Please carry on the passage below on cytokine production by blood and joint lymphocytes, starting after its final sentence.

- _Source passage_
------------------------
Lymphocytes in the peripheral blood (PB) and in joints from the same patients were analysed to compare the profiles of cytokine production. Synovial fluid (SF) samples were obtained from seven patients by arthrocentesis, while synovial membrane (SM) samples were obtained from seven other patients who underwent joint replacement surgery. The mean age and disease duration of the patients was 63.5±15.5 and 16.5±10.1 years, respectively. Twelve patients (86%) were positive for RF and/or anti-CCP2 antibody, and the mean C reactive protein level was 1.2±1.1 mg/dL. In total, 11 (79%), 10 (71%) and 4 (29%) patients received methotrexate, prednisolone and biologics, respectively. There was no difference in the characteristics between patients providing SF and SM samples.

Because GM-CSF was produced by CD45RA-negative CD4 T cells, whose frequency in CD4 T cells differs greatly between PB and the joints (data not shown), we compared the frequency of cytokine-expressing cells in the CD45RA-negative CD4 T cell compartment between PB and the joints (figure 1A, B). Of the cytokines examined, GM-CSF was the second most frequently produced one in PB. A comparable frequency of GM-CSF-producing cells was detected in the joints, in both SF and SM, although their frequency in overall CD4 T cells was higher in the joints than in PB (15.0% vs 6.1%, p<0.05), as most CD4 T cells in the joint were CD45RA-negative. In contrast, the frequency of IFN-γ-producing or IL-21-producing cells, even within the CD45RA-negative population, increased significantly in the joints, as reported previously.5 6 The IL-21-producing cells in RA joints are distinct from follicular helper T cells in the expression of CXCR5 and bcl6, although they also express programmed death-1 (PD-1) and provide B cell help.6

Figure 1

Flow cytometric analysis of cytokine production by lymphocytes in the peripheral blood (PB) and in joints. Paired samples of lymphocytes prepared from the PB and joints were stimulated briefly (4 hours) with phorbol 12-myristate 13-acetate (PMA) and ionomycin in the presence of brefeldin A for intracellular staining of the cytokines. The following monoclonal antibodies were used: Alexa fluor 488 anti-IL-17A (clone N49-653; BD Biosciences, San Diego, California, USA), PE anti-IL-21 (clone 3A3-N2; eBioscience, San Diego, California, USA), PerCP-eFluor710 anti-IL22 (clone 22URTI, eBioscience), allophycocyanin (APC) anti-GM-CSF (clone BVD2-21C11; BioLegend, San Diego, California, USA), anti-IFN-γ-PE/Cy7 (clone 4S.B3, BioLegend), anti-IL-4-brilliant violet 421 (clone MP4-25D2, BioLegend), anti-CD45RA-brilliant violet 510 (clone HI100, BioLegend) and anti-CD4-Biotin (clone RPA-T4, eBioscience) with APC/Cy7 sreptavidin (BD Biosciences). Stained cells were run on a FACSVerse flow cytometer (BD Biosciences), and the data were analysed by FlowLogic software (Inivai Technologies, Mentone, Victoria, Australia). (A) Representative dot plots of cytokine-producing cells in the CD4+ CD45RA– gate are shown. Quadrant gates were set according to the staining levels of isotype-matched control mAbs. (B, C) Mean percentages of the indicated cell populations within the analysis gates are shown (PB, open bars; joints, closed bars). *p<0.05, determined by a paired t-test. IFN, interferon; IL, interleukin.
------------------------
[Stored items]
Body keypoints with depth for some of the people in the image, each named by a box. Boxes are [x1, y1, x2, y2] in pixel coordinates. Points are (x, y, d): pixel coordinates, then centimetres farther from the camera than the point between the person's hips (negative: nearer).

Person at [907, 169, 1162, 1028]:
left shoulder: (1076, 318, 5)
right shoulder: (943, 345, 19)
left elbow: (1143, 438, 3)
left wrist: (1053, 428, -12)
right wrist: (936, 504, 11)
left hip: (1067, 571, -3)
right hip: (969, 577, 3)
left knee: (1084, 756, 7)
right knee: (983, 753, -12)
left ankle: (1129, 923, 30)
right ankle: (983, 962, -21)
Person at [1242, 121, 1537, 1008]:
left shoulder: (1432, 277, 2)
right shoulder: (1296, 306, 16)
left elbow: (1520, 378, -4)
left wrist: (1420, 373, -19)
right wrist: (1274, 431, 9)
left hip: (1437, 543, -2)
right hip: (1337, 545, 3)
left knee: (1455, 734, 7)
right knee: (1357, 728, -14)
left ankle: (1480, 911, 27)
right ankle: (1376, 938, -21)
------------------------
- _Expected output_
We next analysed the overlaps between different cytokine-producing T cell subsets. The majority of GM-CSF-producing CD4 T cells in PB did not produce other cytokines (figure 1A, C). They could thus be the recently identified ‘GM-CSF-only’ T cells.4 In contrast, nearly 80% of GM-CSF-producing CD4 T cells in the joint produced IFN-γ. The frequency of GM-CSF-producing cells within IFN-γ-producing cells was also higher in the joint than PB (26.8% vs 20.5%, p<0.05). IL-21 was produced by some GM-CSF-producing CD4 T cells in the joint, but the frequency of GM-CSF-producing cells within IL-21-producing cells was not increased in the joints. Only a few GM-CSF-producing CD4 T cells produced IL-17, IL-4 and IL-22 even in the joint. IL-9 production was not detected in any samples, while tumour necrosis factor (TNF)-α was produced by virtually all GM-CSF-producing CD4 T cells in both PB and the joints (data not shown).

Since we found that GM-CSF, IFN-γ and IL-21 were the major effector cytokines preferentially produced by joint-infiltrating CD4 T cells, we further analysed the relationship between those cytokines. As depicted in figure 2, the three cytokines were mostly produced by distinct T cell populations in PB. On the other hand, there was a large overlap of cell populations producing those cytokines in the joints, and, notably, about 60% of CD4 T cells in the joint produced at least one of the three major cytokines. Thus, in RA joints, GM-CSF is mainly produced by IFN-γ-producing Th1-like cells, a part of which also produce IL-21.

Figure 2

The landscape of cytokine-producing CD4 T cell populations in the peripheral blood (PB) and in the joints. Venn diagrams show the frequency of overlapping and non-overlapping population of cells producing GM-CSF, interferon (IFN)-γ and interleukin (IL)-21 in CD4+CD45RA– cells.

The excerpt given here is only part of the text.